“Federal health officials are urging doctors to quickly report any cases of a mysterious, polio-like illness that primarily hits children in an effort to understand the sickness before the next outbreak.
The illness, whose cause has perplexed government scientists, affected 233 patients in 41 states last year, and circulates primarily between August and October. It is known as acute flaccid myelitis, or AFM, and leads to limb weakness that can become so severe that children need to be hooked up to a breathing machine.
The Centers for Disease Control and Prevention on Tuesday called on doctors to quickly recognize the symptoms of the illness and to report them to their public health departments. On average, the CDC said it didn’t receive such reports until 18 days after the fact.
CDC has been tracking the illness since 2014, when at least 120 people became infected. The next outbreak occurred two years later, with 149 cases, and the highest tally was another two years later, in 2018, with the 233 cases. Despite being considered a seasonal outbreak, the illness can still occur in the off-season. So far this year, 11 people have been affected in eight states.
Dr. Anne Schuchat, principal deputy director at the CDC, acknowledged that while the numbers were still small, doctors should be vigilant because they likely haven’t had to treat a child with the illness before.
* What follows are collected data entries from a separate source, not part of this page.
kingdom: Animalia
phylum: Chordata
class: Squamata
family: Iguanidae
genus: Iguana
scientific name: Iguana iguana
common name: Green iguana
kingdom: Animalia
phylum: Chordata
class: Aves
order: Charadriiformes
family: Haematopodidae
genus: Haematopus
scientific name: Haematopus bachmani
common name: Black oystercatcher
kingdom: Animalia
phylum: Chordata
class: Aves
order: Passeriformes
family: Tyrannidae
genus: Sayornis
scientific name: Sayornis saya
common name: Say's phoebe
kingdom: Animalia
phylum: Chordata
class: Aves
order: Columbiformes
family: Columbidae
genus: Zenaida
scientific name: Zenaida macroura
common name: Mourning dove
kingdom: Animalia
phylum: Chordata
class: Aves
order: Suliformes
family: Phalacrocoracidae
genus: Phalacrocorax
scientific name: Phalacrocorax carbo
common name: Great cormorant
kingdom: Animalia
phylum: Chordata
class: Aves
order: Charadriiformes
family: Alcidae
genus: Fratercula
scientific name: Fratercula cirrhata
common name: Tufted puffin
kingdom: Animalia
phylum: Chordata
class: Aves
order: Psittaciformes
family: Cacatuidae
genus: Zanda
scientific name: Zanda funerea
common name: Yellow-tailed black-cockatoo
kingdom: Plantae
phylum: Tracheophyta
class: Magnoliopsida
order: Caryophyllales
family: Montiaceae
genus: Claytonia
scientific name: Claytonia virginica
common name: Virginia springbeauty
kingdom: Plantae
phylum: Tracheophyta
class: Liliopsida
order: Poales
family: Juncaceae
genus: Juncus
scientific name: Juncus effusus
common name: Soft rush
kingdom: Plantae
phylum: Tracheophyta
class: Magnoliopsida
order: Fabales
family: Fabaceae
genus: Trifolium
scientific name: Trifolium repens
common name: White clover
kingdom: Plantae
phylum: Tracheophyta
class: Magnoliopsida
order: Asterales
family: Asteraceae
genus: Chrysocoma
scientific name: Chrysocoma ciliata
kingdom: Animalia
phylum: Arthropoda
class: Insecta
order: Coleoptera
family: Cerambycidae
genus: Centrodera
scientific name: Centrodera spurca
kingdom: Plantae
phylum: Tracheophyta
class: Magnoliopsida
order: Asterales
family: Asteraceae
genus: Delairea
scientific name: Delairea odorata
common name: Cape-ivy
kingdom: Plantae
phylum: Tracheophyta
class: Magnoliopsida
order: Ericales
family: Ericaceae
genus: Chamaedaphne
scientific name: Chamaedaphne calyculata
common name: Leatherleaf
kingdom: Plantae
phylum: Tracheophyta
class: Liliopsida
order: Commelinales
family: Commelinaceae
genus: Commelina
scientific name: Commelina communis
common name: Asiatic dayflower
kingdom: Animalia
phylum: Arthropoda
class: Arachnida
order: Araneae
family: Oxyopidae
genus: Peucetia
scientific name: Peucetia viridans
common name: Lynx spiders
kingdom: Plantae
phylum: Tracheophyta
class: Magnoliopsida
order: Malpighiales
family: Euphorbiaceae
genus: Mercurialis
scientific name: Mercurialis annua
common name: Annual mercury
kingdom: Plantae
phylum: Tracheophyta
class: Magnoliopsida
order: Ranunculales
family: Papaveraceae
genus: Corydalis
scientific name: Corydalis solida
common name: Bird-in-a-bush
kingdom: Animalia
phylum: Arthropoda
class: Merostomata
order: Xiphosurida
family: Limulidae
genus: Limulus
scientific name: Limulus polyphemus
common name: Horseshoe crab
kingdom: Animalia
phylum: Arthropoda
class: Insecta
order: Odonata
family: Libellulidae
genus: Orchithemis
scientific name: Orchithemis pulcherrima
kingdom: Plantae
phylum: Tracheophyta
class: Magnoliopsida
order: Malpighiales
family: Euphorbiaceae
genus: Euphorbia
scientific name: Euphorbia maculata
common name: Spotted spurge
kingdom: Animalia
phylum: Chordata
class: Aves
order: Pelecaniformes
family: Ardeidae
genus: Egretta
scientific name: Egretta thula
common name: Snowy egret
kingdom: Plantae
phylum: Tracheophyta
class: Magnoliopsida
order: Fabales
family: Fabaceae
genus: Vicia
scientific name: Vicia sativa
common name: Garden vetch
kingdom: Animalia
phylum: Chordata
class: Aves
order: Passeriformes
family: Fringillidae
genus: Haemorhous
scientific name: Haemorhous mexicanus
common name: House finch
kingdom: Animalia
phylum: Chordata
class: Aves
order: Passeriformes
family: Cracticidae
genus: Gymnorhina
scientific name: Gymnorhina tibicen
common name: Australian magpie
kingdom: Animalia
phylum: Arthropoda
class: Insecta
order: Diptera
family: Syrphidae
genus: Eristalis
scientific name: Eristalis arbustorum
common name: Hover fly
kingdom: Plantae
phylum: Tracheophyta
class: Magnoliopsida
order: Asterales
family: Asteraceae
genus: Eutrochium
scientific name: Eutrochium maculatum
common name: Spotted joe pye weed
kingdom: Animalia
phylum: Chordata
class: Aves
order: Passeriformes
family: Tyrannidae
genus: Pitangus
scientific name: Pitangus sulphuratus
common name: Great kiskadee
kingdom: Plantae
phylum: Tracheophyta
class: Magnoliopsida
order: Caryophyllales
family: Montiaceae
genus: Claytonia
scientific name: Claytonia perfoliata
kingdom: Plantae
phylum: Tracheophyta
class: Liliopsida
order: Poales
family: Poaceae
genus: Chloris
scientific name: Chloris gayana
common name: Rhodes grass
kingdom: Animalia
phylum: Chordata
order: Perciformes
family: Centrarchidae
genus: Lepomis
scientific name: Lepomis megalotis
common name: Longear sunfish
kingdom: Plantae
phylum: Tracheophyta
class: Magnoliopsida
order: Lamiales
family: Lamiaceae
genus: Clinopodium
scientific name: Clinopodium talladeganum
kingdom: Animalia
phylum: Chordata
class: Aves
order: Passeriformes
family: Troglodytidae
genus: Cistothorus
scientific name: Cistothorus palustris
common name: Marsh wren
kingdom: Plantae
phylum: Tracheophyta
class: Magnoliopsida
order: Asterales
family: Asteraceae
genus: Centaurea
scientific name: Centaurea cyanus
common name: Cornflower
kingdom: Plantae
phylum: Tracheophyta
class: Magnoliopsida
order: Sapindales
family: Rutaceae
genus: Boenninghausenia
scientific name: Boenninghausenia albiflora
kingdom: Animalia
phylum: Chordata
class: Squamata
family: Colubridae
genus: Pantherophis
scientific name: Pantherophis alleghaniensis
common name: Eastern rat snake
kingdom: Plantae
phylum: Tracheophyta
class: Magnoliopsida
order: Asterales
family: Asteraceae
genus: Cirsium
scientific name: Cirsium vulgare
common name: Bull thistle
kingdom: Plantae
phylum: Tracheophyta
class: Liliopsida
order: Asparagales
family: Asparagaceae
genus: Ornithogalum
“We hope today’s report will be a reminder to clinicians and parents that the season … is coming and that if a child has leg or arm weakness to get help right away,” she said in a call with reporters Tuesday.
Officials liken the illness to polio because it affects the nervous system in a similar way, weakening patients’ muscles and making it difficult for them to move. People who are infected develop a facial droop as well as slurred speech.
Studies in 2018 suggested that respiratory viruses may be to blame, but scientists don’t know why they might trigger AFM and aren’t sure why the cases become so severe in some people and not in others.
The CDC is partnering with seven hospitals this season and running a study with the National Institutes of Health, but they also are counting on doctors to help them get to the bottom of the issue.
“We are monitoring AFM trends and the clinical presentation, conducting research to identify possible risk factors, using advanced lab testing and research to understand how viral infections may lead to AFM, and tracking long-term outcomes of AFM patients,” said Dr. Tom Clark, deputy director at the CDC’s Division of Viral Diseases.